The Internet Cat Video Film Festival is set to take place on August 30 in Minneapolis, in the US.

The event is described as a chance for people to come together and “LOL [laugh out loud] in the presence of others”.

Organizer Katie Czarniecki Hill said fans had until July 30 to nominate their favorite clips to be shown.

“I could not be more excited to literally bring this solo cat video viewing behavior out in the open,” Katie Czarniecki Hill wrote in a blog post announcing the event.

The Internet Cat Video Film Festival is set to take place on August 30 in Minneapolis

The Internet Cat Video Film Festival is set to take place on August 30 in Minneapolis

“Traditionally, we send these viral gems to one another via email or share them through various social media outlets.

“Some viewers (yours truly included) spend precious free time trolling the interwebs for hilarious 30-second clips of feline tomfoolery.”

Videos of cats online have come to symbolize the internet community’s fondness for amusing quick-hit entertainment.

Stand-out examples include Keyboard Cat, a clip originally recorded in 1984 showing a cat “playing” a tune on the keyboard.

It was uploaded to YouTube in 2007, and has since had over 25 million views.

Thousands of remixes and reversions of the clip have seen it immortalized further, with even a dedicated website following its use.

Aside from videos, cats also feature heavily in humorous images emailed and shared around the web.

I Can Haz Cheezburger is a blog dedicated to adding captions to pictures of cats, often adding human traits and emotions to the animals.

The site, which is said to receive more than a million hits every day, was sold in 2007 for a reported $2 million.

It has since evolved into the Cheezburger Network, a collection of other sites based on a similar format.
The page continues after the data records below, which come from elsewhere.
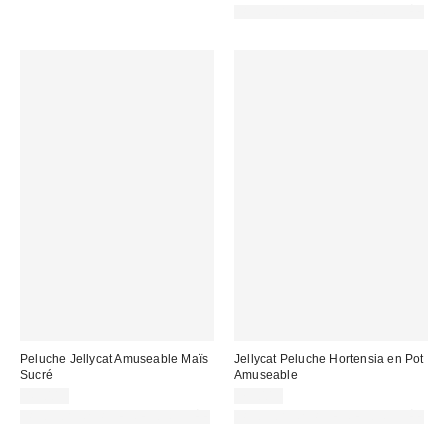
PHOTOGRAPHIE RETOUCHÉE
Peluche Jellycat Amuseable Maïs
Jellycat Peluche Hortensia en Pot
Sucré
Amuseable
49,00 €
75,00 €
PHOTOGRAPHIE RETOUCHÉE
PHOTOGRAPHIE RETOUCHÉE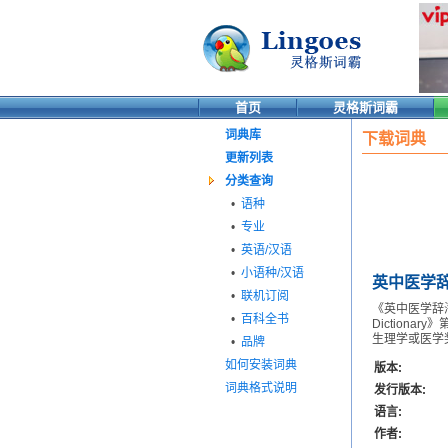
首页
灵格斯词霸
词典库
下载词典
更新列表
分类查询
•
语种
•
专业
•
英语/汉语
•
小语种/汉语
英中医学
•
联机订阅
《英中医学辞海》
•
百科全书
Diction
生理学或医学
•
品牌
如何安装词典
版本:
词典格式说明
发行版本:
语言:
作者: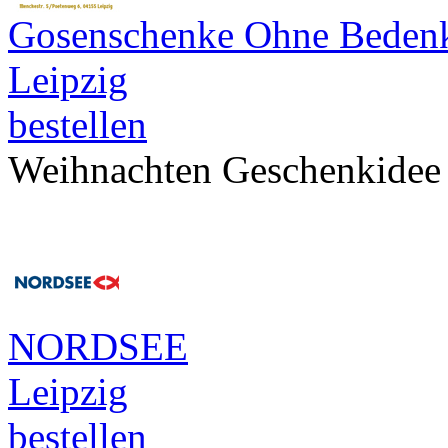
Gosenschenke Ohne Beden
Leipzig
bestellen
Weihnachten Geschenkidee
NORDSEE
Leipzig
bestellen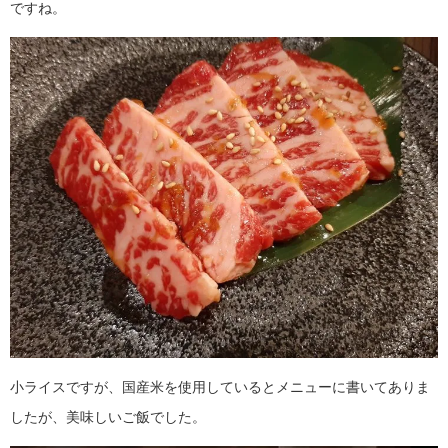
ですね。
小ライスですが、国産米を使用しているとメニューに書いてありま
したが、美味しいご飯でした。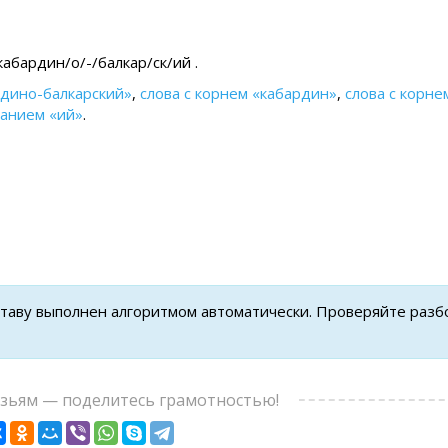
абардин/о/-/балкар/ск/ий .
рдино-балкарский»
,
слова с корнем «кабардин»
,
слова с корне
чанием «ий»
.
ставу выполнен алгоритмом автоматически. Проверяйте разб
узьям — поделитесь грамотностью!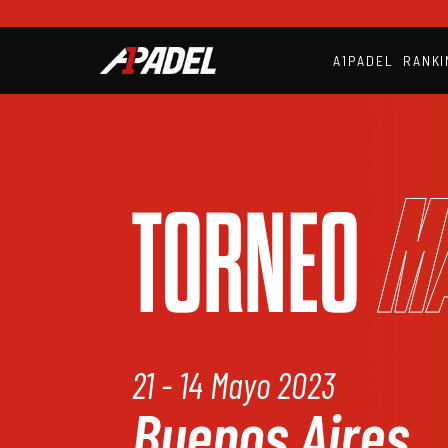
A1PADEL
RANKI
M
TORNEO
21 - 14 Mayo 2023
Buenos Aires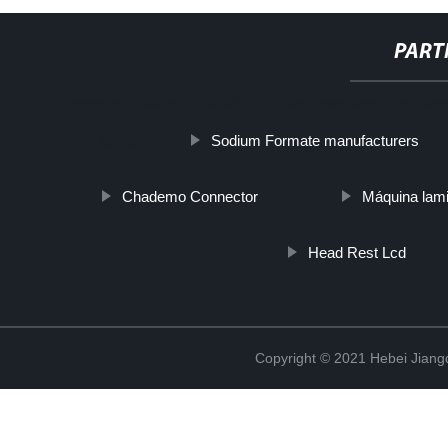
PART
http://www.cmer.site/api/getlink/8?url=https://www.jiangdongphar
Sodium Formate manufacturers
fornitore/
Chademo Connector
Máquina lamin
Head Rest Lcd
Copyright © 2021 Hebei Jiangd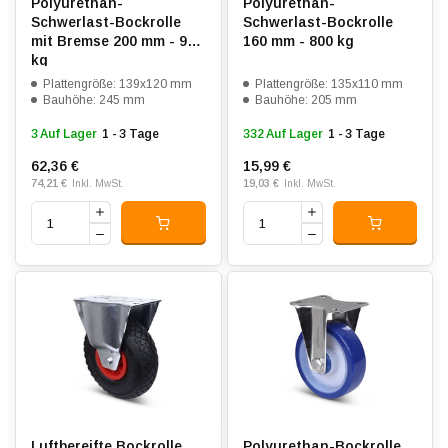
Polyurethan-
Polyurethan-
Schwerlast-Bockrolle
Schwerlast-Bockrolle
mit Bremse 200 mm - 900
160 mm - 800 kg
kg
Plattengröße: 139x120 mm
Plattengröße: 135x110 mm
Bauhöhe: 245 mm
Bauhöhe: 205 mm
3 Auf Lager
1 - 3 Tage
332 Auf Lager
1 - 3 Tage
62,36 €
15,99 €
74,21 €
19,03 €
Inkl. MwSt.
Inkl. MwSt.
Luftbereifte Bockrolle
Polyurethan-Bockrolle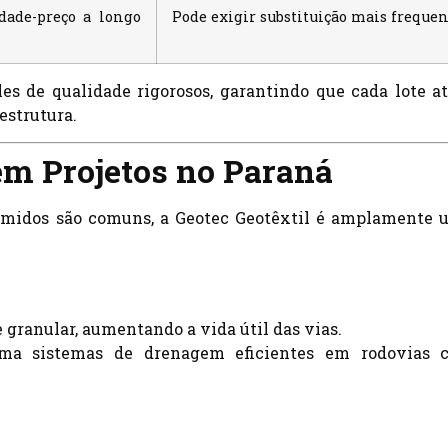
dade-preço a longo
Pode exigir substituição mais freque
s de qualidade rigorosos, garantindo que cada lote a
estrutura.
em Projetos no Paraná
úmidos são comuns, a Geotec Geotêxtil é amplamente u
e granular, aumentando a vida útil das vias.
rma sistemas de drenagem eficientes em rodovias 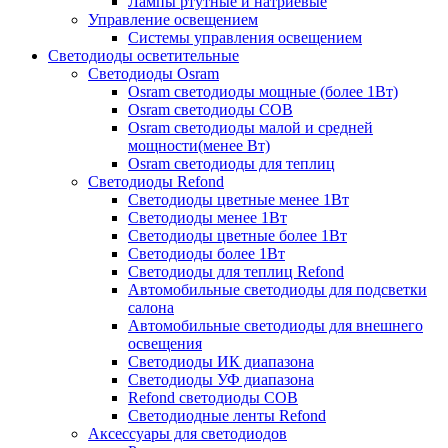
Лампы ртутные и натриевые
Управление освещением
Системы управления освещением
Светодиоды осветительные
Светодиоды Osram
Osram светодиоды мощные (более 1Вт)
Osram светодиоды COB
Osram светодиоды малой и средней
мощности(менее Вт)
Osram светодиоды для теплиц
Светодиоды Refond
Светодиоды цветные менее 1Вт
Светодиоды менее 1Вт
Светодиоды цветные более 1Вт
Светодиоды более 1Вт
Светодиоды для теплиц Refond
Автомобильные светодиоды для подсветки
салона
Автомобильные светодиоды для внешнего
освещения
Светодиоды ИК диапазона
Светодиоды УФ диапазона
Refond светодиоды COB
Светодиодные ленты Refond
Аксессуары для светодиодов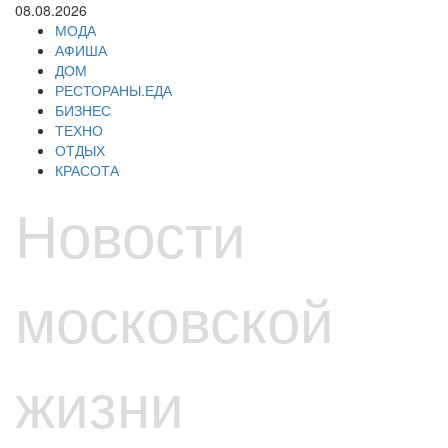
Перейти
08.08.2026
к
МОДА
содержимому
АФИША
ДОМ
РЕСТОРАНЫ.ЕДА
БИЗНЕС
ТЕХНО
ОТДЫХ
КРАСОТА
Новости
московской
жизни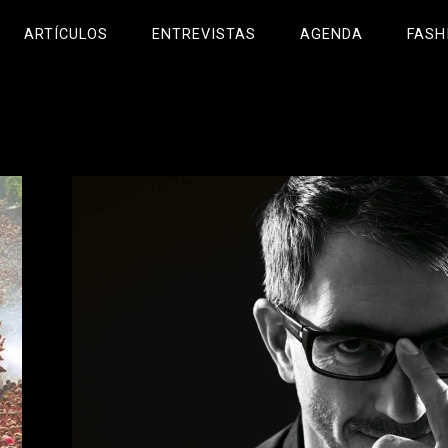
ARTÍCULOS
ENTREVISTAS
AGENDA
FASH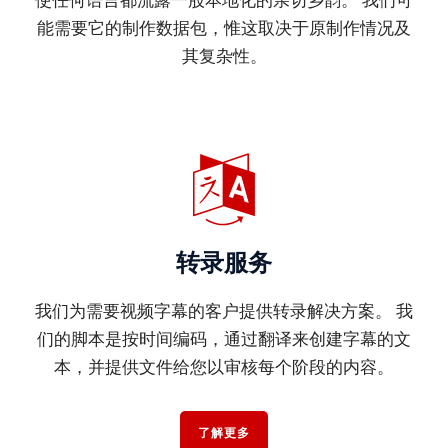
寨
能需要它的制作数据包，惟这取决于原制作情况及
语
其复杂性。
行
业
解
决
方
案
转录服务
旅
游
我们为需要视频字幕的客户提供转录解决方案。 我
保
们的脚本是按时间编码，通过翻译来创建字幕的文
险
本，并提供文件给您以审核每个阶段的内容。
金
融
了解更多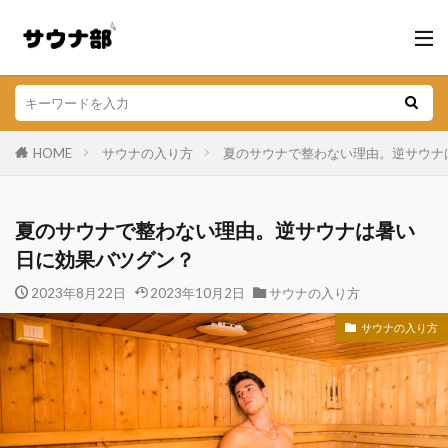
HOME
サウナの入り方
夏のサウナで整わない理由。逆サウナ
夏のサウナで整わない理由。逆サウナは暑い
日に効果バツグン？
2023年8月22日
2023年10月2日
サウナの入り方
サウナの入り方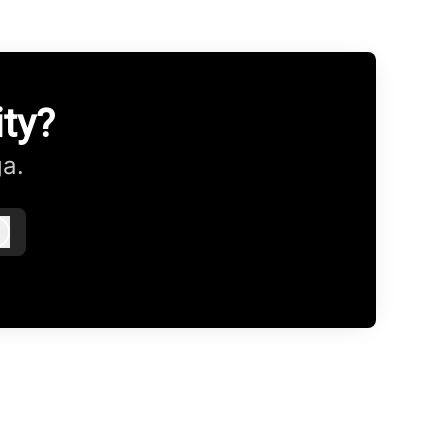
ty?
ga.
Logga in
Its owners raised $30 million in funding from investors last year.

One viral video expert says that cat videos would always remain popular among internet users.

“At some stage in the early internet it was just discovered that if you animate any kind of image of a kitten doing a dance then it was a universal language of joy,” said Ed Robinson, creative director at London-based agency The Viral Factory.

“It works across all cultures, all languages… and we are genetically tuned to have an emotional response to cute animals.”

While dogs have enjoyed considerable viral success – a “talking” dog was the most viewed YouTube clip in the UK last year – some say cats rule the internet.

“There are theories that dogs are making a resurgence,” added Rd Robinson.

“They’ve been busy chasing sticks – but the cats have been at the forefront of the cultural movement.

“The internet loves the idea that cats are in the know.

“They’ve got the answer, and they might just tell us some day.”